Mit dem Slogan 'Caring and loving childcare' bewirbt babysitter24 die Profile, Leute können gewünschte Stundensätze eingeben und ihnen wird dann vorgerechnet, was sie mit einem bestimmten Job so verdienen würden, ähnlich agieren auch die anderen Seiten, in denen man neben der PLZ auch den Umkreis für die Suche eingeben kann. Auf AuPair.com wird den potentiellen AuPairs der Job als Rolle einer großen Schwester / eines großen Bruders im Familienkreis beschrieben und die jungen Leute kommen mit dieser Erwartung auch allen Ernstes daher.
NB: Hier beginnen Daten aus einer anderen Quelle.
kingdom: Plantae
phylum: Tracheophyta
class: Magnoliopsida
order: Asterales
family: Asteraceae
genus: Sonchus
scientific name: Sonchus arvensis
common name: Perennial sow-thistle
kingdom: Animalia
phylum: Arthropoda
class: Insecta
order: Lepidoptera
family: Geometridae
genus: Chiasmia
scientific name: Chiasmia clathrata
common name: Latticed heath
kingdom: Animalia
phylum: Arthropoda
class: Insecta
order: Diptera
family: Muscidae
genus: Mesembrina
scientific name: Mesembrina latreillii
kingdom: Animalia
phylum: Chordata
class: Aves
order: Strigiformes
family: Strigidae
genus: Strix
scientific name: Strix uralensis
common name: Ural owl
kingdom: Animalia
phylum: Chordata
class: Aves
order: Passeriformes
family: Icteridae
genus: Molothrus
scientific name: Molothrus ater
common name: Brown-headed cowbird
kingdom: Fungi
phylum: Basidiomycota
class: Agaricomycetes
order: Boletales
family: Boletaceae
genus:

Damit wir uns in einer Sache klar sind - der Job einer Nanny ist es, die Mutter zu ersetzen und dafür bezahlt zu bekommen. Wenn man den ganzen Tag in der Mutterrolle verbringt, kann man sich definitiv nicht denselben Stundensatz erwarten wie eine Babysitterin, die für 1-2 Stunden wöchentlich kommt. AuPairs sind Haushaltsangestellte, die für die Ausübung ihres Jobs bezahlt bekommen, also keinesfalls Familienmitglieder, auch wenn sie im Haushalt ein Zimmer zugewiesen bekommen.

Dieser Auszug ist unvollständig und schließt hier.